Moje systemy: Nikon F i Z, Hasselblad, Leica, Pentax, Rolleiflex, FKD Zenity, Praktiki, ruskie dalmierze i około 30 szkiełek.
Przypadkiem znalazłem gościa na flickr, który absolutnie potwierdził zdjęciami to, co staram się udowodnić od początku dyskusji, to jest, że dobrze dobrany zestaw obiektywów pod DX pozwala otrzymać kapitalne rezultaty. Facet używa teraz FF canona, jednak sporą część galerii obleciał d7000 (lub d5000) + N 35, 50, 85 + fajna obróbka + talent. Polecam obejrzeć dobrą dawkę inspiracji.

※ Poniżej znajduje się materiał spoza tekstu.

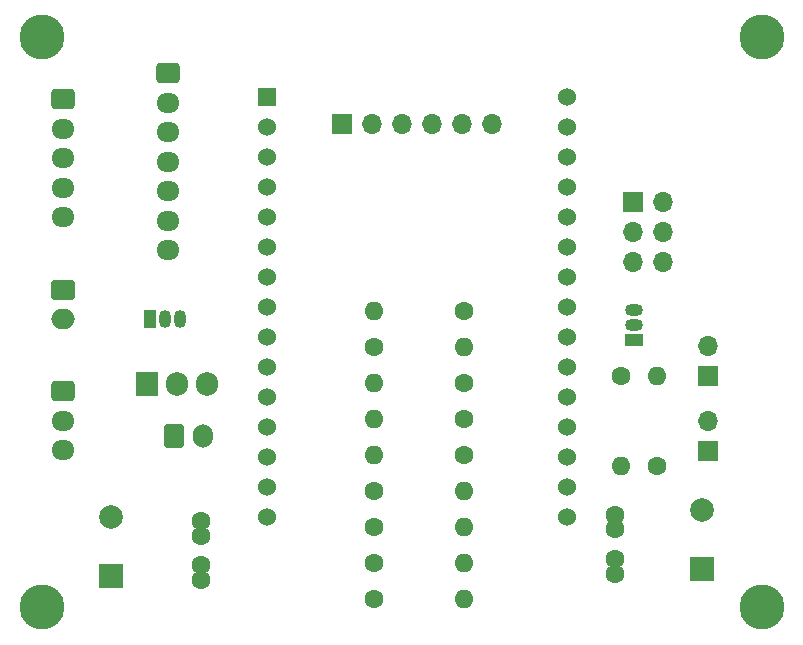
<source format=gts>
G04 #@! TF.GenerationSoftware,KiCad,Pcbnew,8.0.8*
G04 #@! TF.CreationDate,2025-01-19T23:43:05+01:00*
G04 #@! TF.ProjectId,ESP32ScoringDevice_PCB_THT_Rev1.2,45535033-3253-4636-9f72-696e67446576,1.1*
G04 #@! TF.SameCoordinates,Original*
G04 #@! TF.FileFunction,Soldermask,Top*
G04 #@! TF.FilePolarity,Negative*
%FSLAX46Y46*%
G04 Gerber Fmt 4.6, Leading zero omitted, Abs format (unit mm)*
G04 Created by KiCad (PCBNEW 8.0.8) date 2025-01-19 23:43:05*
%MOMM*%
%LPD*%
G01*
G04 APERTURE LIST*
G04 Aperture macros list*
%AMRoundRect*
0 Rectangle with rounded corners*
0 $1 Rounding radius*
0 $2 $3 $4 $5 $6 $7 $8 $9 X,Y pos of 4 corners*
0 Add a 4 corners polygon primitive as box body*
4,1,4,$2,$3,$4,$5,$6,$7,$8,$9,$2,$3,0*
0 Add four circle primitives for the rounded corners*
1,1,$1+$1,$2,$3*
1,1,$1+$1,$4,$5*
1,1,$1+$1,$6,$7*
1,1,$1+$1,$8,$9*
0 Add four rect primitives between the rounded corners*
20,1,$1+$1,$2,$3,$4,$5,0*
20,1,$1+$1,$4,$5,$6,$7,0*
20,1,$1+$1,$6,$7,$8,$9,0*
20,1,$1+$1,$8,$9,$2,$3,0*%
G04 Aperture macros list end*
%ADD10C,1.600000*%
%ADD11R,1.700000X1.700000*%
%ADD12O,1.700000X1.700000*%
%ADD13RoundRect,0.250000X-0.600000X-0.750000X0.600000X-0.750000X0.600000X0.750000X-0.600000X0.750000X0*%
%ADD14O,1.700000X2.000000*%
%ADD15R,1.524000X1.524000*%
%ADD16C,1.524000*%
%ADD17O,1.600000X1.600000*%
%ADD18R,2.000000X2.000000*%
%ADD19C,2.000000*%
%ADD20R,1.050000X1.500000*%
%ADD21O,1.050000X1.500000*%
%ADD22C,3.800000*%
%ADD23RoundRect,0.250000X-0.725000X0.600000X-0.725000X-0.600000X0.725000X-0.600000X0.725000X0.600000X0*%
%ADD24O,1.950000X1.700000*%
%ADD25R,1.500000X1.050000*%
%ADD26O,1.500000X1.050000*%
%ADD27RoundRect,0.250000X-0.750000X0.600000X-0.750000X-0.600000X0.750000X-0.600000X0.750000X0.600000X0*%
%ADD28O,2.000000X1.700000*%
%ADD29R,1.905000X2.000000*%
%ADD30O,1.905000X2.000000*%
G04 APERTURE END LIST*
D10*
X129794000Y-126706000D03*
X129794000Y-125456000D03*
X129794000Y-122956000D03*
X129794000Y-121706000D03*
D11*
X137668000Y-116332000D03*
D12*
X137668000Y-113792000D03*
D11*
X137668000Y-109982000D03*
D12*
X137668000Y-107442000D03*
D13*
X92476000Y-115045000D03*
D14*
X94976000Y-115045000D03*
D15*
X100330000Y-86360000D03*
D16*
X100330000Y-88900000D03*
X100330000Y-91440000D03*
X100330000Y-93980000D03*
X100330000Y-96520000D03*
X100330000Y-99060000D03*
X100330000Y-101600000D03*
X100330000Y-104140000D03*
X100330000Y-106680000D03*
X100330000Y-109220000D03*
X100330000Y-111760000D03*
X100330000Y-114300000D03*
X100330000Y-116840000D03*
X100330000Y-119380000D03*
X100330000Y-121920000D03*
X125730000Y-121920000D03*
X125730000Y-119380000D03*
X125730000Y-116840000D03*
X125730000Y-114300000D03*
X125730000Y-111760000D03*
X125730000Y-109220000D03*
X125730000Y-106680000D03*
X125730000Y-104140000D03*
X125730000Y-101600000D03*
X125730000Y-99060000D03*
X125730000Y-96520000D03*
X125730000Y-93980000D03*
X125730000Y-91440000D03*
X125730000Y-88900000D03*
X125730000Y-86360000D03*
D10*
X109398000Y-107522000D03*
D17*
X117018000Y-107522000D03*
D10*
X94742000Y-127234000D03*
X94742000Y-125984000D03*
X94742000Y-123484000D03*
X94742000Y-122234000D03*
D18*
X87122000Y-126920000D03*
D19*
X87122000Y-121920000D03*
D10*
X117030000Y-113618000D03*
D17*
X109410000Y-113618000D03*
D20*
X90424000Y-105156000D03*
D21*
X91694000Y-105156000D03*
X92964000Y-105156000D03*
D11*
X106680000Y-88646000D03*
D12*
X109220000Y-88646000D03*
X111760000Y-88646000D03*
X114300000Y-88646000D03*
X116840000Y-88646000D03*
X119380000Y-88646000D03*
D22*
X81280000Y-81280000D03*
D23*
X91948000Y-84328000D03*
D24*
X91948000Y-86828000D03*
X91948000Y-89328000D03*
X91948000Y-91828000D03*
X91948000Y-94328000D03*
X91948000Y-96828000D03*
X91948000Y-99328000D03*
D23*
X83058000Y-86520000D03*
D24*
X83058000Y-89020000D03*
X83058000Y-91520000D03*
X83058000Y-94020000D03*
X83058000Y-96520000D03*
D10*
X117030000Y-110570000D03*
D17*
X109410000Y-110570000D03*
D22*
X142240000Y-129540000D03*
D25*
X131474800Y-106934000D03*
D26*
X131474800Y-105664000D03*
X131474800Y-104394000D03*
D10*
X130302000Y-109982000D03*
D17*
X130302000Y-117602000D03*
D23*
X83058000Y-111252000D03*
D24*
X83058000Y-113752000D03*
X83058000Y-116252000D03*
D27*
X83058000Y-102656000D03*
D28*
X83058000Y-105156000D03*
D10*
X117018000Y-104474000D03*
D17*
X109398000Y-104474000D03*
D11*
X131318000Y-95250000D03*
D12*
X133858000Y-95250000D03*
X131318000Y-97790000D03*
X133858000Y-97790000D03*
X131318000Y-100330000D03*
X133858000Y-100330000D03*
D10*
X117030000Y-116666000D03*
D17*
X109410000Y-116666000D03*
D10*
X109410000Y-128820000D03*
D17*
X117030000Y-128820000D03*
D22*
X81280000Y-129540000D03*
D10*
X109410000Y-122724000D03*
D17*
X117030000Y-122724000D03*
D10*
X133350000Y-117602000D03*
D17*
X133350000Y-109982000D03*
D22*
X142240000Y-81280000D03*
D29*
X90170000Y-110673000D03*
D30*
X92710000Y-110673000D03*
X95250000Y-110673000D03*
D10*
X109410000Y-125772000D03*
D17*
X117030000Y-125772000D03*
D18*
X137160000Y-126319700D03*
D19*
X137160000Y-121319700D03*
D10*
X109410000Y-119676000D03*
D17*
X117030000Y-119676000D03*
M02*

</source>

https://www.flickr.com/photos/grantm...57627018744433
Chyba powstał w mojej głowie zestaw nr 5 i zastanawiam się czy nie wymienić 80-200/2.8 na 85/1.8D. Na większych ogniskowych czeka lepsza kompresja, a co za tym idzie bokeh, ale trzeba wykupić karnet na siłownię z tą krową.
18-105
35/1.8 G
50/1.8G
85/1.8D / 80-200/2.8
Czemu upierasz się przy tym 18-105, kup sigme 17-50 + co tam lubisz jasnego np 85mm.
Nie słuchasz. To nie zestaw obiektywów to robi.
To kwestia odległości do pierwszego planu i do tła.
Oglądasz wyselekcjonowane zdjęcia. Natomiast na ślubie zestaw zdjęć jest duży i większość fot powstaje w niesprzyjających okolicznościach. I wtedy wyjdzie przewaga formatu FX.
Nie mówie o ISO bo to oczywiste.
Moje systemy: Nikon F i Z, Hasselblad, Leica, Pentax, Rolleiflex, FKD Zenity, Praktiki, ruskie dalmierze i około 30 szkiełek.
18 105 ma plastikowy bagnet przy częstych zmianach obiektywów to wada. Wytrze się. (Co prawda mozna go wymienić ). Metalowy też dostsnie luzów ale jest mocniejszy.
Co do FX i DX to sie nie wypowiem. Moj nastepny aparat będzie prawdopodobnie FX ale raczej nie bedzie mial lustra. Mam nadzieje że bedzie to nikon.